When she’s lost to my sight, I walk to my truck. The dingy old Ford with a rust job for a coat of paint gets me to my temporary home on the beach.

I get my tent and cookstove from the bed of the truck and pitch camp between the brush and the sand. I’m not the only one camping on the beach, but I talk to no one. Since I left everything in Nashville and came here two weeks ago, I’ve spoken to as few people as possible.

I want no one. I need no one. My ever deepening plans for the little Miss Vandershall keep me company.

I light the stove, boil water for my meager meal and . . . look down at my empty fingers. I touched her.

She was in my hands.

So close.

She spoke to me.

I dump the dry ramen noodles in the boiling water and stir with the aluminum fork. For the first time in years, progress.

It should calm me, give me a moment’s peace in my relentless search for justice. But no matter how hard I try not to dwell on the dead, that moment’s peace does not come. The crimes her father committed against my family can’t go unpunished.

There is no peace for me. Only rage, only bitterness, only the drive for revenge that has robbed me of my life. It should exhaust me, I am exhausted. But it doesn’t mean I’ll rest. Calm is not something I’ll know or find.

The revulsion, the hatred burning through my veins is insatiable. That’s why I’m here. In this spot, the perfect spot to watch her.

I turn off the stove and eat, ignoring how sick I am of this tasteless food. The waves crash onto the shore, the salt in the air tickles my nose. There’s a moon reflected in the ocean. I glanced at it once, over a week ago.

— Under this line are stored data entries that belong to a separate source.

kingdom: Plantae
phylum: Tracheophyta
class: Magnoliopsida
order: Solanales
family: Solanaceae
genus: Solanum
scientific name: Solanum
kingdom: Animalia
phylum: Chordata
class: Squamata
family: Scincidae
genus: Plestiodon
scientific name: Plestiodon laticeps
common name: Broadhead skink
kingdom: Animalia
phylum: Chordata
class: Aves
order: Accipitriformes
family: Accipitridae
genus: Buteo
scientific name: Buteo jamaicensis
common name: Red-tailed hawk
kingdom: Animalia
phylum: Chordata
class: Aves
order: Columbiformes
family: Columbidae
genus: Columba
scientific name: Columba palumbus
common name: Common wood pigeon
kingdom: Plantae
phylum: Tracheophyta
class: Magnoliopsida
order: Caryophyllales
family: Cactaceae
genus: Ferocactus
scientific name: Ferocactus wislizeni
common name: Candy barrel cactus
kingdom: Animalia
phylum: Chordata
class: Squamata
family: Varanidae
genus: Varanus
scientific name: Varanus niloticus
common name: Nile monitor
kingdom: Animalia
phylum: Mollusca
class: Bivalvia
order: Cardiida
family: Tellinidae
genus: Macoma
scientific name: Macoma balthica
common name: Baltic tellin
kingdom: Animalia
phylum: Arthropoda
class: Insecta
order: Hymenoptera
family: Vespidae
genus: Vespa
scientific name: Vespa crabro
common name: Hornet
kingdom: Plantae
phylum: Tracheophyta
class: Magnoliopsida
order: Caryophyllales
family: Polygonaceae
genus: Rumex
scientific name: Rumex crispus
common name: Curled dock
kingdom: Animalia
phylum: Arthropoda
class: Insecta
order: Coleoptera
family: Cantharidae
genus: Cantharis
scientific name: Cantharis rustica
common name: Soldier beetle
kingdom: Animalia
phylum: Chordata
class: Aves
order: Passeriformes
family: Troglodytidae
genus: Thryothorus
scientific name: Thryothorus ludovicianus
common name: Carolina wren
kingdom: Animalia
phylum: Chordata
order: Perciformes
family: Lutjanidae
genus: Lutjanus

My object of focus: her and her condo, her back terrace on the second floor with a view of the water. The interior light is still off. She isn’t home yet. I’ll stay awake until she is. My obsession is boundless.

I fantasize nightly about how I can do what I said, and ruin her life. I stay my feet, curbing the impulse to begin now: to break into her condo, to see what she’s made of, to find out how much of me and my darkness she can withstand before she succumbs and wastes to nothing.

I have one reason for living: the destruction of Penny Vandershall.

There is nothing else left in this world for me.